When the priest asked parishioners to "adopt" the graves of Americans in the nearby U.S. Military Cemetery at Margraten, The Netherlands, Harry Van Der Tuyn thought it might be a small but altogether fitting means of repaying the liberators of his country. At first his soldier was unknown to Van Der Tuyn, except for the name Pfc. Edward John Magee on the plain white marker.
That was seven years ago, and Van Der Tuyn and his wife have faithfully performed their task ever since. They prayed for the fallen soldier and, on Memorial Day, Magee's birthday and all Holy Days, they put fresh flowers on the grave. When Van Der Tuyn learned the name of the soldier's brother, he wrote to Bordentown, N. J. to give him an account of his works. James Magee Jr. promptly answered, and a long and warm correspondence began.
The Dutch family learned that Pfc. Magee, a lively kid, had left college and joined the Army shortly after Pearl Harbor. He shipped overseas, worked as an engineer in England and along the famed Red Ball Express through France, and got safely through the war. Three weeks after V-E Day, in May 1945, Magee was on duty as a sapper, clearing out old minefields near Bremerhaven. An unexploded mine went off, killing him instantly. He was 23.
James Magee, who is publisher of the weekly Bordentown Register, learned from the letters from Holland that the Van Der Tuyns' fondest hope was to go to America and settle down there.

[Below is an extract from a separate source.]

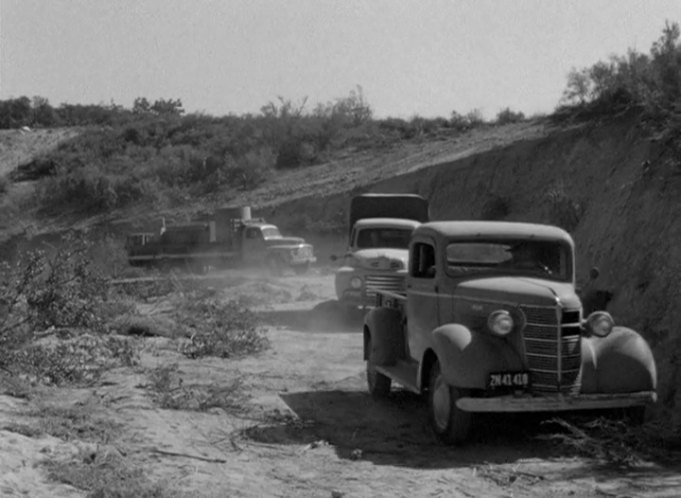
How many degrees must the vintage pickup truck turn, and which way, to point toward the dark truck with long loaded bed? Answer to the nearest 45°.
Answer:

He encouraged them, and the Dutch family studied diligently, soon began to write him in clumsy English.
This week the dream came true: the Van Der Tuyns were on the high seas, bound for the U.S. and a new life. When they land at Hoboken this week, James Magee will be at dockside to welcome them. As their sponsor, he has promised to provide shelter for the Van Der Tuyns and their six apple-cheeked children, to help father Van Der Tuyn get a job. Back in Holland, Pfc. Magee's grave will not be forgotten: Madame Van Der Tuyn's sister has promised to care for it.